Peacock Throne

Peacock Throne

Peacock Throne: see Delhi.
The Peacock Throne, called Takht-e-Tâvus (تخت طاووس) in Persian, is the name originally of a Mughal throne of India, later used to describe the thrones of the Persian emperors from Nader Shah Afshari to Mohammad Reza Shah Pahlavi. The Mughal throne is called Mayûr Singhâsan in Hindi translation.

History

The name comes from the shape of a throne, having the figures of two peacocks standing behind it, their tails being expanded and the whole so inlaid with sapphires, rubies, emeralds, pearls and other precious stones of appropriate colors as to represent life, created for the Mughal Badshah Shah Jahan of India in the 17th century, which was in his imperial capital Delhi's Public audience hall, the Diwan-i-Am. Shah Jahan had the famous Koh-i-noor diamond placed in this throne.

The French jeweller Tavernier, who saw Delhi in 1665, described the throne as of the shape of a bed (a "takhta" or platform), 6 ft. by 4 ft., supported by four golden feet, 20 to 25 in. high, from the bars above which rose twelve columns to support the canopy; the bars were decorated with crosses of rubies and emeralds, and also with diamonds and pearls. In all there were 108 large rubies on the throne, and 116 emeralds, but many of the latter had flaws. The twelve columns supporting the canopy were decorated with rows of splendid pearls, and Tavernier considered these to be the most valuable part of the throne. Estimates of its value varied: Rs. 4 crore (Bernier) and Rs. 10 crore (Tavernier). According to The History Channel, the throne would be worth $1 billion today. .

Shahanshah Nader Shah invaded the Mughal Empire in 1738, and returned to Persia in 1739 with the original Peacock Throne as well as many other treasures taken from the Mughal emperor Muhammad Shah.

According to an article by the Sunday Tribune, It was, accordingly, ordered that, in addition to the jewels in the imperial jewel house, rubies, garnets, diamonds, rich pearls and emeralds in all weighing 230 kg should be brought for the inspection of the Emperor and they should be handed over to Bebadal Khan, the superintendent of the goldsmith’s department. There was also to be given to him 1150 kg of pure gold... The throne was to be three yards in length, two-and-a-half in breadth and five in height and was to be set with the above mentioned jewels. The outside of the canopy was to be of enamel work with occasional gems, the inside was to be thickly set with rubies, garnets and other jewels, and it was to be supported by 12 emerald columns. On the top of each pillar there were to be two peacocks, thick-set with gems and between each two peacocks a tree set with rubies and diamonds, emeralds and pearls. The ascent was to consist of three steps set with jewels of fine water". Of the 11 jewelled recesses formed around it for cushions, the middle one was intended for the seat it for Emperor. Among the historical diamonds decorating it were the famous Kohinoor (186 carats), the Akbar Shah (95 carats), the Shah (88.77 carats), the Jehangir (83 carats) and the second largest spinel ruby in the world — the Timur ruby (283 carats). A-20 couplet poem by the Mughal poet-laureate Qudsi, praising the Emperor in emerald letters was embedded in the throne. On March 12, 1635, Emperor Shah Jahan ascended for the first time the newly completed Peacock Throne. The French jeweller and traveller, Jean Baptiste Tavennier, who had the opportunity to examine the throne at close quarters, confirms the court chronicler’s description... Its place in the two fortress-palaces of Delhi and Agra was usually at the Hall of Private Audience known as Diwan-I-Khas, although it was kept at the Hall of Public Audience known as the Diwan-I-Am when larger audience were expected.

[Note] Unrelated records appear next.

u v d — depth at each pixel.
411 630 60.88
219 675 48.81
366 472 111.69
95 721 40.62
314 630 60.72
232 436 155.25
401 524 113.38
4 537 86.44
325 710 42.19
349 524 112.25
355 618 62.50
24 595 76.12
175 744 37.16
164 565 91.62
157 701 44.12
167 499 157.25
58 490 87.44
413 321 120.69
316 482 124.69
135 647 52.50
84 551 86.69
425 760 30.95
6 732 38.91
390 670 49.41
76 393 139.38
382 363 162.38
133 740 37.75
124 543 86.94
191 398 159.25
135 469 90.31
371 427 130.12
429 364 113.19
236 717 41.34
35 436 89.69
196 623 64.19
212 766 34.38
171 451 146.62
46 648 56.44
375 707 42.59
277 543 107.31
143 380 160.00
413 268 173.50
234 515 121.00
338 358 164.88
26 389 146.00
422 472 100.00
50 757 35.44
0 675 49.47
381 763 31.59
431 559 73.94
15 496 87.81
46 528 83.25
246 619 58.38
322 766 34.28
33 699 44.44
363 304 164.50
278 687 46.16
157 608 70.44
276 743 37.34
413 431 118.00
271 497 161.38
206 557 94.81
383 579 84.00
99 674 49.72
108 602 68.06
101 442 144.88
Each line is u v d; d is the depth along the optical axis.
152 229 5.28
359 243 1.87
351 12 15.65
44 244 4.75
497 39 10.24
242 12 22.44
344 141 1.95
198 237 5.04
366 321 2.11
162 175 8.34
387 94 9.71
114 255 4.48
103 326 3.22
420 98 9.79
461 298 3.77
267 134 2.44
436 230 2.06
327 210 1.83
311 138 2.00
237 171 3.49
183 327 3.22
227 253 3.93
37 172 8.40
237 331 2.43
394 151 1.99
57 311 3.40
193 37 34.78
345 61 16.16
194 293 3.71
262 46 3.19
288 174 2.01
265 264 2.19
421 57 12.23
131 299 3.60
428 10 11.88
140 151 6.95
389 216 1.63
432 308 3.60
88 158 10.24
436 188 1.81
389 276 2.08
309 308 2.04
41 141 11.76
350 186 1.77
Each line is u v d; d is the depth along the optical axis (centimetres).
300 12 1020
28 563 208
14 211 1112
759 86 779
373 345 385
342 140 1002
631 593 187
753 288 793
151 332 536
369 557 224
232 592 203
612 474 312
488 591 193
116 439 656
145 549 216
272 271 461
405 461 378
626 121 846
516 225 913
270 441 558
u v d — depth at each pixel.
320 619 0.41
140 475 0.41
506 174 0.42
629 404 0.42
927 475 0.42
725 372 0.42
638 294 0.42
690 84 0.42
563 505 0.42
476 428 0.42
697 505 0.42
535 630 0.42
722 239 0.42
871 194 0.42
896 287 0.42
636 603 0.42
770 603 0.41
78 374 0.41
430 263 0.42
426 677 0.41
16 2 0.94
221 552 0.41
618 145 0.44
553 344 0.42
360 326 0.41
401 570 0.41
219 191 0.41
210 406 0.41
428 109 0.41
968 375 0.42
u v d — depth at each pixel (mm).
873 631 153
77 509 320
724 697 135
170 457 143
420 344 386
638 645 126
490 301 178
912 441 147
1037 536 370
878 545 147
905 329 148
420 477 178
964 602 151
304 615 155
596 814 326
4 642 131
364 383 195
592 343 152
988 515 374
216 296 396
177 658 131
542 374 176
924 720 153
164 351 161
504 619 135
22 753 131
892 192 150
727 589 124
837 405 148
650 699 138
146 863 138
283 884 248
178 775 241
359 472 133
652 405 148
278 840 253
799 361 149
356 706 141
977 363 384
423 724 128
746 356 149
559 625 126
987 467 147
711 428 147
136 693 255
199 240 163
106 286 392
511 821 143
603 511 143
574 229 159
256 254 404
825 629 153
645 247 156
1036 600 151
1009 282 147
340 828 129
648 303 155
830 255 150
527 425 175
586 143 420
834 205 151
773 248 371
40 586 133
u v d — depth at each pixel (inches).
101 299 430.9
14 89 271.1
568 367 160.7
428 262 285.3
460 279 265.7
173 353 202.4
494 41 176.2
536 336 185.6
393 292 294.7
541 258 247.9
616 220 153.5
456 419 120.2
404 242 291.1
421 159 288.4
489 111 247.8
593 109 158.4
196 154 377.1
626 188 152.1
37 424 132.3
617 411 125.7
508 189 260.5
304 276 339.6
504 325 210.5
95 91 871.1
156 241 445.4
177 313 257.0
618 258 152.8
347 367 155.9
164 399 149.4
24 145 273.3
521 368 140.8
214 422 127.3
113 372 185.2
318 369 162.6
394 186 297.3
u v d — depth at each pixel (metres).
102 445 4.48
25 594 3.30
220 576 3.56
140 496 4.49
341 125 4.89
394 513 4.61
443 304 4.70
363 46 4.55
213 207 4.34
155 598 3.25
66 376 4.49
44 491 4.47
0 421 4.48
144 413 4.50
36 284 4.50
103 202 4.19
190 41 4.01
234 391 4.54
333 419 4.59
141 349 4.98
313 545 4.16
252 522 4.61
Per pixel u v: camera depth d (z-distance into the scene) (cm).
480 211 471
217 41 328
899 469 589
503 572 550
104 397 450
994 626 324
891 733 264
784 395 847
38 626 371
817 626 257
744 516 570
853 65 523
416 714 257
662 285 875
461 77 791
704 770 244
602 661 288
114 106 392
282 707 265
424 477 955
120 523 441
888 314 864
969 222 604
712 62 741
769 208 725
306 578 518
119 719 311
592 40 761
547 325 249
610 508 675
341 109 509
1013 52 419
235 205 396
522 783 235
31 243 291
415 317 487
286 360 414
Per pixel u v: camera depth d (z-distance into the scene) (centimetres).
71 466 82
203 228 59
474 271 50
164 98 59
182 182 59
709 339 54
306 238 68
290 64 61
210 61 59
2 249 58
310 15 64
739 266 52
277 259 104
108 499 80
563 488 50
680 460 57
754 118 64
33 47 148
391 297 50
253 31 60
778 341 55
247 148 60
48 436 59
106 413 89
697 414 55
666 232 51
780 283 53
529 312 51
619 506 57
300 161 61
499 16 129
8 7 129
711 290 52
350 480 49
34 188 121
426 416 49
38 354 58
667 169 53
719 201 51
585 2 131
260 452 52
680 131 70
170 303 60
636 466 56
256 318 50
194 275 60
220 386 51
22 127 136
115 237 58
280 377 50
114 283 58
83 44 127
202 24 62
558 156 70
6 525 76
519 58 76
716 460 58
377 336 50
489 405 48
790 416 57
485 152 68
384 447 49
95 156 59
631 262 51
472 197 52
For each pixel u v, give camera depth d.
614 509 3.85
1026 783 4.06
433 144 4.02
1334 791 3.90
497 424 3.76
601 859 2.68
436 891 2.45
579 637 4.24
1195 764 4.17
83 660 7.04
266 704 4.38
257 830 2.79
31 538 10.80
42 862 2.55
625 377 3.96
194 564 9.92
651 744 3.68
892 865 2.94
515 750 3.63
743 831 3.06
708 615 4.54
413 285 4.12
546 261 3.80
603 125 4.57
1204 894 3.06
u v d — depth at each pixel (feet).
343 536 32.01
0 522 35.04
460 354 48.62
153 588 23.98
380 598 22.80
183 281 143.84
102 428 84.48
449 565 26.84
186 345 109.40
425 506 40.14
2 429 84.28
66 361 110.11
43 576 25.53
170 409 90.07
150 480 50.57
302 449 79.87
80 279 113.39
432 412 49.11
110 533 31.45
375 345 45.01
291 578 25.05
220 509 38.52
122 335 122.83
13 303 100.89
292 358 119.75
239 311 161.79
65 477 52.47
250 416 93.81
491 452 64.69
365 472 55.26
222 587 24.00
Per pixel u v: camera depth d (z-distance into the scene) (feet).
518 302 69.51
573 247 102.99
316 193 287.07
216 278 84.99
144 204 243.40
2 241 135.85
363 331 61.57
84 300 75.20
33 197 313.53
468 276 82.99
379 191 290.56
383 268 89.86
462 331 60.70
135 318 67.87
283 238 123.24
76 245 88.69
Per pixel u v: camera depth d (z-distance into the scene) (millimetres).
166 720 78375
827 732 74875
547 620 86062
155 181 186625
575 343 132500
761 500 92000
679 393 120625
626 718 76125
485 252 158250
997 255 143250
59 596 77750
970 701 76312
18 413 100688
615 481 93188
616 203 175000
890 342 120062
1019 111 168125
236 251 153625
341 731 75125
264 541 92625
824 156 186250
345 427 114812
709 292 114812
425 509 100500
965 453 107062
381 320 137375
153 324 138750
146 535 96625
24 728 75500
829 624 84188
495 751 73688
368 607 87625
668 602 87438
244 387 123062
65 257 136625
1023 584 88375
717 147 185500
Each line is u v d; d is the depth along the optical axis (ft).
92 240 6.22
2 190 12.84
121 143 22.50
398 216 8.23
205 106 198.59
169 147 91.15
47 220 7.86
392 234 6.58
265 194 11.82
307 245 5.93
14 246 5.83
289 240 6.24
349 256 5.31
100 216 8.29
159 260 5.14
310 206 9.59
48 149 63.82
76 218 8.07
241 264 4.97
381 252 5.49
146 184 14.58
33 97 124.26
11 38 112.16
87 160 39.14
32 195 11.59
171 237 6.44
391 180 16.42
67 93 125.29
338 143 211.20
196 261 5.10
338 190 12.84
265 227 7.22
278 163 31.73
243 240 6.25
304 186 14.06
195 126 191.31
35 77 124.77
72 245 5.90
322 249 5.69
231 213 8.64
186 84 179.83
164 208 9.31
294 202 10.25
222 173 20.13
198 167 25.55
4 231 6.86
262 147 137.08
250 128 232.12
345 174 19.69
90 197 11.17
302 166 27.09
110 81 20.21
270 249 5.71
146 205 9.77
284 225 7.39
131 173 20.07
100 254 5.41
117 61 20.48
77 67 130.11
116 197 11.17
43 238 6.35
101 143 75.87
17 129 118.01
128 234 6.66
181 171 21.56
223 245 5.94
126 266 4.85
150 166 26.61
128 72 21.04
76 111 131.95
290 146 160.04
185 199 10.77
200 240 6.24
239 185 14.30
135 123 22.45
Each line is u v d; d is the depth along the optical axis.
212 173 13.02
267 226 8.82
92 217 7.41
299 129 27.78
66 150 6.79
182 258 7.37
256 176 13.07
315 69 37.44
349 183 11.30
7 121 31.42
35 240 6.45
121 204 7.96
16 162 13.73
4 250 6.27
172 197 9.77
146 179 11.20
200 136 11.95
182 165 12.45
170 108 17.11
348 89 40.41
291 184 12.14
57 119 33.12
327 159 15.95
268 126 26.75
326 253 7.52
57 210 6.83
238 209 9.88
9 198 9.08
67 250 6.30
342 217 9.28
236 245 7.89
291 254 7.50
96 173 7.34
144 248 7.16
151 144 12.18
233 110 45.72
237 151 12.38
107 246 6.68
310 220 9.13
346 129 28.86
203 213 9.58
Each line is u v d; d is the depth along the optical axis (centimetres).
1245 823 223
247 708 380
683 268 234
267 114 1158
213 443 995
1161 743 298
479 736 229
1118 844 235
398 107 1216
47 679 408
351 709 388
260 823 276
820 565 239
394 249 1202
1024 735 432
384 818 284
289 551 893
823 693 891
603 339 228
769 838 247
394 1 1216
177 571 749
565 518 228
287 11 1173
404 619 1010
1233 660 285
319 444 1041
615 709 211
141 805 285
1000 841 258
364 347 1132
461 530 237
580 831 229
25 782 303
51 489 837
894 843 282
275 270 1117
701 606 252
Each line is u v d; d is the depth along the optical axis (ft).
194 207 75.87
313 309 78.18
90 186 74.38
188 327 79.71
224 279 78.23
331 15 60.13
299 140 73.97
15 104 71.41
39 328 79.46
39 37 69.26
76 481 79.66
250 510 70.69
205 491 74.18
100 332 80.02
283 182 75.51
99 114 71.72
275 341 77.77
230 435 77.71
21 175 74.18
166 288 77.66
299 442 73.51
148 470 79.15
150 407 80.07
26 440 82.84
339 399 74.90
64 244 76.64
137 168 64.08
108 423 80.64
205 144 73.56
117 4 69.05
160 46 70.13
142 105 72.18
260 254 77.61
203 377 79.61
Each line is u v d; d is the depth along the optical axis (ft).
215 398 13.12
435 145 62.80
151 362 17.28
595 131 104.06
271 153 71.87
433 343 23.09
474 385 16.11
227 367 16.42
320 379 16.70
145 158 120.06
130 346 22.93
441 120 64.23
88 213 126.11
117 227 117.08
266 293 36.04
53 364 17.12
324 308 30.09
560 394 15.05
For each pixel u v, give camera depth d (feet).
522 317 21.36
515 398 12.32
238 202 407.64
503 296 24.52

After Nader Shah was assassinated in 1747, the original Peacock Throne was destroyed in the chaos that ensued. However, later Iranian thrones were referred to as Peacock Thrones, although they resemble a chair rather than a platform. An example of such a throne is the Naderi throne, built in 1812 for Fath Ali Shah Qajar. Another Iranian throne, built in 1836 for Mohammad Shah Qajar, is also called the Peacock Throne. Since then, the term Peacock Throne has come to refer not only to the actual throne, but to the Iranian monarchy itself.

Hindutva revisionist theory

Hindutva (Hindu fundamentalist) groups have claimed that the Peacock Throne was originally some kind of Hindu throne, usurped by Islamic Mughal dynasty later. They claim that since Islam prohibits any depiction of living creatures, including peacocks, the throne could not have been of Islamic origin. Hindutva groups have made similar claims, opposing the views of mainstream historians, upon other Mughal and Muslim Indian things like the Taj Mahal.

This claim for the Peacock Throne is dubious because the Mughal Emperors of India did not follow a puritan, Wahhabi Islam, except Shah Jahan's son Aurangzeb. Most other sects and denominations of Islam are lenient about depictions of plants, birds, animals and humans, except of course Allah and Muhammad. Indeed almost all Mughal Emperors had their face portraits made by Court painters.